The last-minute legislating marked the end of a frenzied week-long special session that included a shattered political deal, at least one positive case of COVID-19, and a Republican boycott.
Not long after lawmakers first convened in Salem on Sept. 20, Kotek announced she’d be reneging on a deal she made with Republicans earlier in the year. Under that deal, Kotek granted GOP members equal say on the House Redistricting Committee, theoretically giving the party veto power over proposals it believed were not fair.
But with Republicans vowing to block Democrats’ proposals, Kotek severed her commitment, arguing the party had not approached the redistricting process in good faith. She instead announced new redistricting committees designed to speed through Democrats’ plans.

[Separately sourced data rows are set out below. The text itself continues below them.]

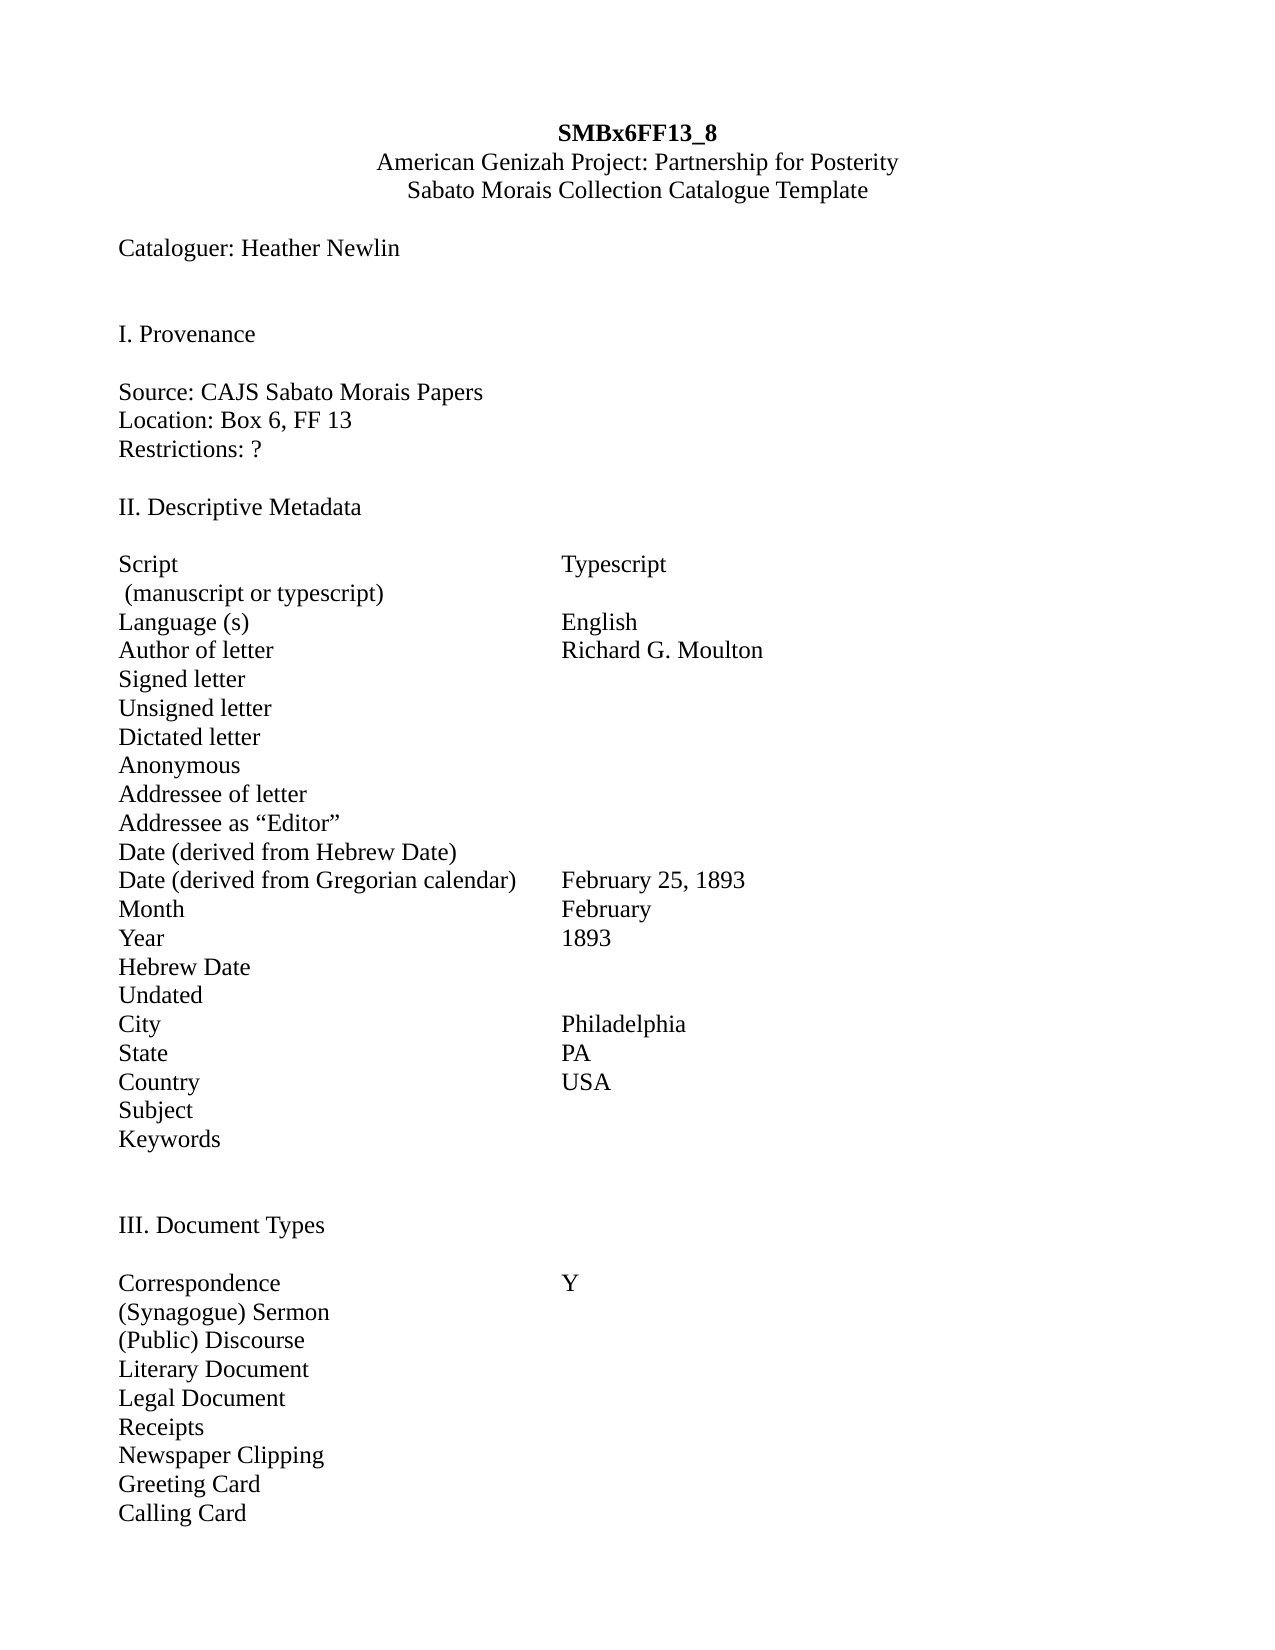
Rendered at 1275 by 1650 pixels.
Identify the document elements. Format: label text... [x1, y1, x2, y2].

text Month February [118, 894, 1157, 923]
text Legal Document [118, 1383, 1157, 1412]
text (Public) Discourse [118, 1326, 1157, 1354]
text I. Provenance [118, 319, 1157, 348]
text Literary Document [118, 1354, 1157, 1383]
text Date (derived from Hebrew Date) [118, 837, 1157, 866]
text Script Typescript [118, 549, 1157, 578]
text Signed letter [118, 664, 1157, 693]
text Hebrew Date [118, 952, 1157, 981]
text III. Document Types [118, 1211, 1157, 1239]
text City Philadelphia [118, 1009, 1157, 1038]
text Newspaper Clipping [118, 1441, 1157, 1469]
text Sabato Morais Collection Catalogue Template [118, 176, 1157, 204]
text Dictated letter [118, 722, 1157, 751]
text (Synagogue) Sermon [118, 1297, 1157, 1326]
text Subject [118, 1096, 1157, 1124]
text Date (derived from Gregorian calendar) February 25, 1893 [118, 866, 1157, 894]
text Keywords [118, 1124, 1157, 1153]
text Unsigned letter [118, 693, 1157, 722]
text Restrictions: ? [118, 434, 1157, 463]
text SMBx6FF13_8 [118, 118, 1157, 147]
text II. Descriptive Metadata [118, 492, 1157, 521]
text Addressee of letter [118, 779, 1157, 808]
text Author of letter Richard G. Moulton [118, 636, 1157, 664]
text Cataloguer: Heather Newlin [118, 233, 1157, 262]
text Country USA [118, 1067, 1157, 1096]
text Anonymous [118, 751, 1157, 779]
text Source: CAJS Sabato Morais Papers [118, 377, 1157, 406]
text Language (s) English [118, 607, 1157, 636]
text Undated [118, 981, 1157, 1009]
text Correspondence Y [118, 1268, 1157, 1297]
text Location: Box 6, FF 13 [118, 406, 1157, 434]
text (manuscript or typescript) [118, 578, 1157, 607]
text Greeting Card [118, 1469, 1157, 1498]
text American Genizah Project: Partnership for Posterity [118, 147, 1157, 176]
text Year 1893 [118, 923, 1157, 952]
text Addressee as “Editor” [118, 808, 1157, 837]
text Receipts [118, 1412, 1157, 1441]
text Calling Card [118, 1498, 1157, 1527]
text State PA [118, 1038, 1157, 1067]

The maneuver enraged Republicans, and seemed to guarantee they would give up on the session and go home. But before their decision became clear, COVID-19 intervened. A Republican lawmaker tested positive for the virus on Tuesday, prompting Kotek to recess the chamber until Saturday morning.

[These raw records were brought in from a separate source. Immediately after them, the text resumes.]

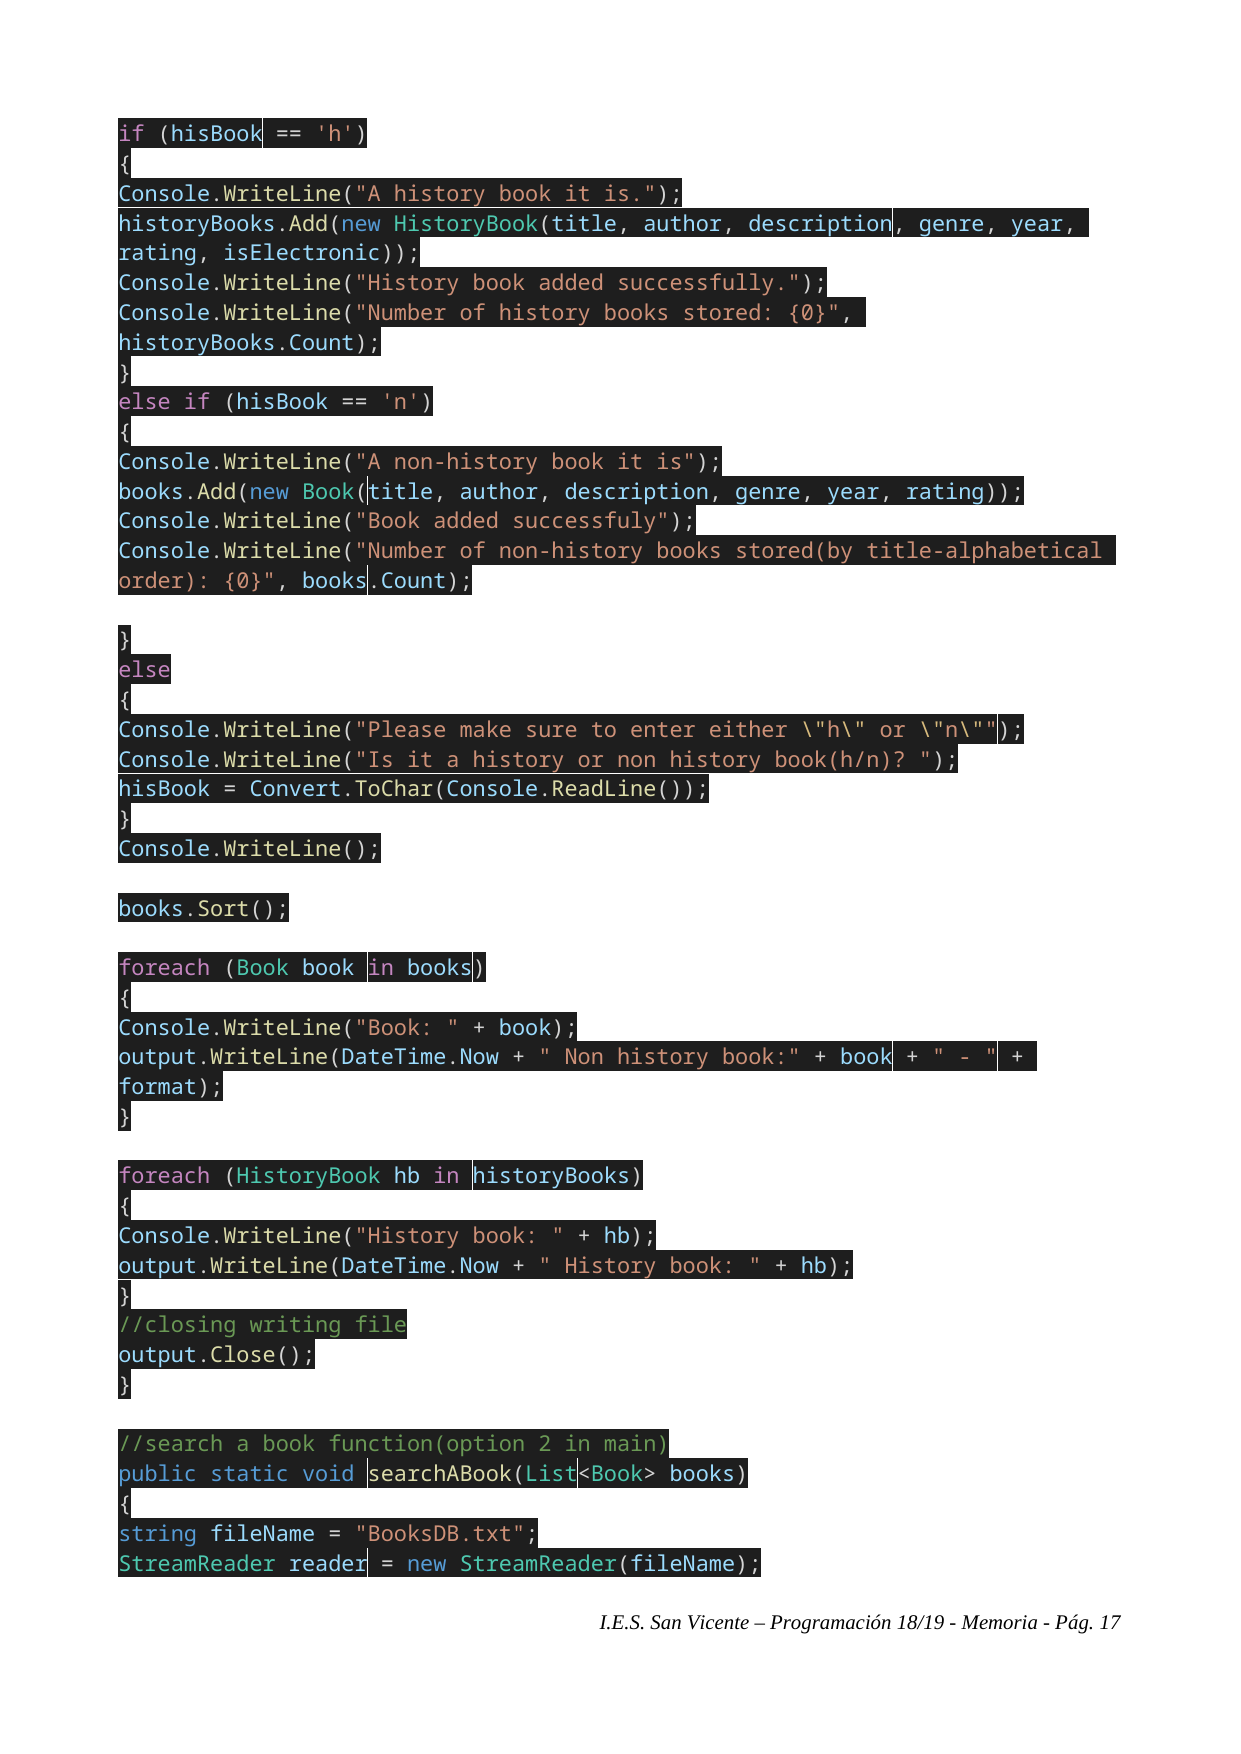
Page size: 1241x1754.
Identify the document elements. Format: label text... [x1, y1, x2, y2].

text StreamReader reader = new StreamReader(fileName); [118, 1548, 1122, 1577]
text foreach (HistoryBook hb in historyBooks) [118, 1160, 1122, 1190]
text Console.WriteLine("Number of history books stored: {0}", historyBooks.Count); [118, 297, 1122, 356]
text } [118, 803, 1122, 833]
text output.Close(); [118, 1339, 1122, 1369]
text { [118, 982, 1122, 1012]
text { [118, 1488, 1122, 1518]
text } [118, 356, 1122, 386]
text public static void searchABook(List<Book> books) [118, 1458, 1122, 1488]
text output.WriteLine(DateTime.Now + " Non history book:" + book + " - " + format); [118, 1041, 1122, 1101]
text } [118, 1369, 1122, 1399]
text else if (hisBook == 'n') [118, 386, 1122, 416]
text { [118, 416, 1122, 446]
text } [118, 1279, 1122, 1309]
text else [118, 654, 1122, 684]
text string fileName = "BooksDB.txt"; [118, 1518, 1122, 1548]
text Console.WriteLine(); [118, 833, 1122, 863]
text Console.WriteLine("Is it a history or non history book(h/n)? "); [118, 744, 1122, 773]
text Console.WriteLine("Please make sure to enter either \"h\" or \"n\""); [118, 714, 1122, 744]
text Console.WriteLine("Number of non-history books stored(by title-alphabetical order): {0}", books.Count); [118, 535, 1122, 595]
text { [118, 684, 1122, 714]
text { [118, 148, 1122, 178]
text } [118, 1101, 1122, 1131]
text Console.WriteLine("History book: " + hb); [118, 1220, 1122, 1250]
text hisBook = Convert.ToChar(Console.ReadLine()); [118, 773, 1122, 803]
text { [118, 1190, 1122, 1220]
text historyBooks.Add(new HistoryBook(title, author, description, genre, year, rating, isElectronic)); [118, 207, 1122, 267]
text Console.WriteLine("History book added successfully."); [118, 267, 1122, 297]
text Console.WriteLine("A non-history book it is"); [118, 446, 1122, 476]
text //search a book function(option 2 in main) [118, 1428, 1122, 1458]
text if (hisBook == 'h') [118, 118, 1122, 148]
text books.Sort(); [118, 892, 1122, 922]
text books.Add(new Book(title, author, description, genre, year, rating)); [118, 476, 1122, 505]
text //closing writing file [118, 1309, 1122, 1339]
text output.WriteLine(DateTime.Now + " History book: " + hb); [118, 1250, 1122, 1279]
text Console.WriteLine("Book: " + book); [118, 1012, 1122, 1041]
text foreach (Book book in books) [118, 952, 1122, 982]
text Console.WriteLine("A history book it is."); [118, 178, 1122, 207]
text Console.WriteLine("Book added successfuly"); [118, 505, 1122, 535]
text } [118, 624, 1122, 654]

In the meantime, senior leaders in both parties continued talking. When Senate Democrats proposed a plan for reshaping their initial congressional proposal, the two sides neared an agreement Friday night, according to people in both parties. But by Saturday, Republicans evidently decided the new map wasn’t good enough, and refused to attend a floor session.
With the GOP absent, Kotek kept Democrats on the House floor for more than four hours before adjourning until Monday morning. She warned at the time that if the chamber had not reached a quorum by 9:30 a.m., she would end the session -- and the Legislature’s ability to pass political maps.
The redistricting process occurs every 10 years following the U.S. Census. Since its results help dictate which party will lead the state for the next decade, it’s a major focus for lawmakers. But the legislature has had little success over the years.
Since 1910, Oregon lawmakers have succeeded in passing new plans that went into law just twice, most recently in 2011. In other years, plans either failed to pass both chambers, were vetoed by the governor, or were altered by the courts.
With Republicans still angered over the maps passed Monday, a court challenge appears likely. Objections to the congressional map lawmakers passed are due by Oct. 12. Challenges to the legislative maps must be filed by Oct. 25.
By passing maps, the Legislature pre-empted Fagan, who had planned to take input from a “citizen’s commission” if she was tasked with redrawing legislative maps. If lawmakers had failed to pass a new congressional plan, the job would have gone to a panel of five judges selected by Oregon Supreme Court Chief Justice Martha Walters.